Picture is not showing for me any more...

But it would still be possible to cut the barrel then thread a new barrel in - same as c96 get a new barrel installed even though the upper starts as a single unit with the barrel.

My understanding is that the owner wants the rollmark/markings on the barrel preserved so sleeving is the only way.
 
Picture is not showing for me any more...

But it would still be possible to cut the barrel then thread a new barrel in - same as c96 get a new barrel installed even though the upper starts as a single unit with the barrel.

My understanding is that the owner wants the rollmark/markings on the barrel preserved so sleeving is the only way.

Way more work, with adverse visible results than necessary for this particular job.
 
Agreed, esp. the visible results part :) Just pointing out that it is an option.

I wasn't dissing you at all.

Back when people were sleeving their prohibs to make them restricted, the odd nimrod only installed a sleeve in the barrel. This caused a few nasty kabooms, one of which was described on this site.

Many self taught lathe operators do not know how to cut threads or as is most often the case they have a very small machine that runs to fast to cut them reliably.

The best way to sleeve a revolver barrel is to take the barrel out of the frame, make up a sleeve, from a blank by cutting the outside diameter of the barrel to be appx .100in larger than the thread diameter needed so that when the threads are cut there will be a shoulder for the sleeve to butt against the face of the receiver.
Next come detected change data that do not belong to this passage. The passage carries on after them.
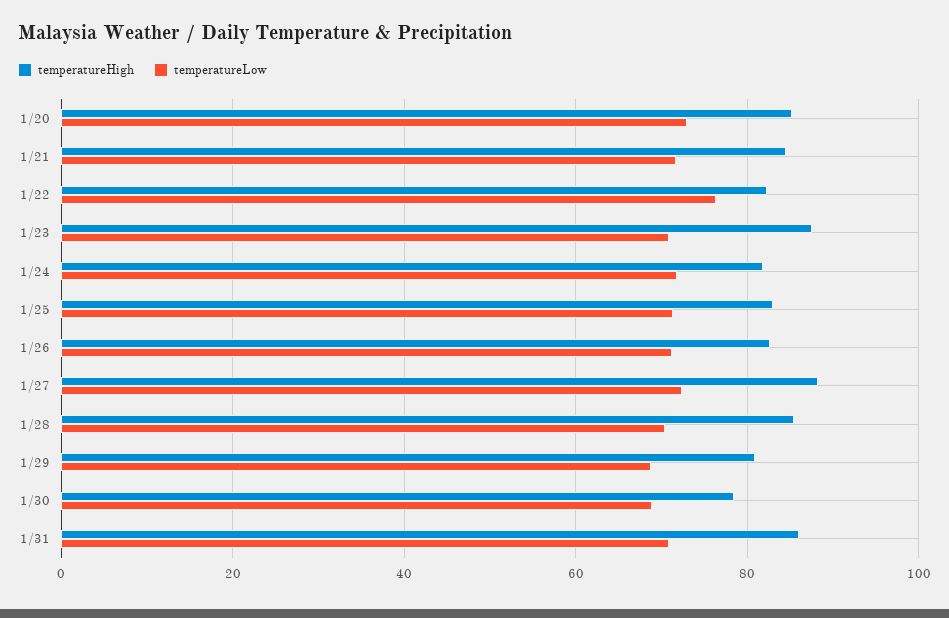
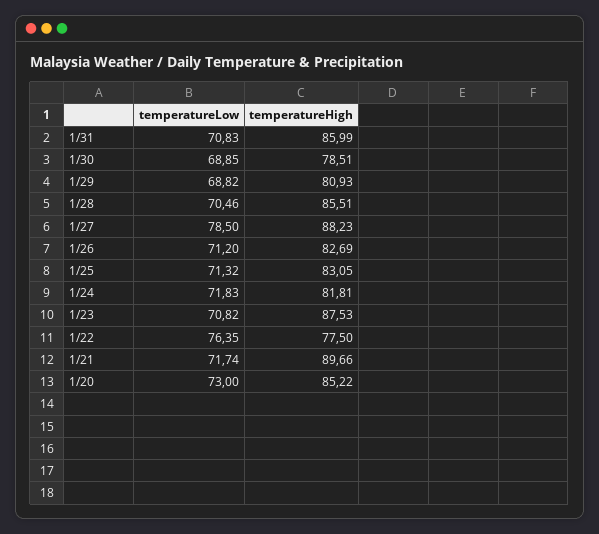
  {
    "temperatureHigh": {
      "1/20": 85.22,
-     "1/21": 84,
+     "1/21": 89.66,
-     "1/22": 82,
+     "1/22": 77.5,
      "1/23": 87.53,
      "1/24": 81.81,
      "1/25": 83.05,
      "1/26": 82.69,
      "1/27": 88.23,
      "1/28": 85.51,
      "1/29": 80.93,
      "1/30": 78.51,
      "1/31": 85.99
    },
    "temperatureLow": {
      "1/20": 73,
      "1/21": 71.74,
      "1/22": 76.35,
      "1/23": 70.82,
      "1/24": 71.83,
      "1/25": 71.32,
      "1/26": 71.2,
-     "1/27": 72,
+     "1/27": 78.5,
      "1/28": 70.46,
      "1/29": 68.82,
      "1/30": 68.85,
      "1/31": 70.83
    }
  }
Machine away the threaded portion of the original barrel and drill it out to fit over the sleeve with a few though clearance, for the epoxy/tin.

When I was still doing this work, I liked to cut the muzzle of the old barrel at 90 degrees, removing the crown, so that I could leave a section of the new threaded sleeve with a radiused and crowned tip to match.

This worked well when screwing the sleeve into the frame, after slipping it through the original barrel.

There's more to it but I think you get the idea.

Not the same as cleaning up a C96 barrel, which is a whole different matter but doable.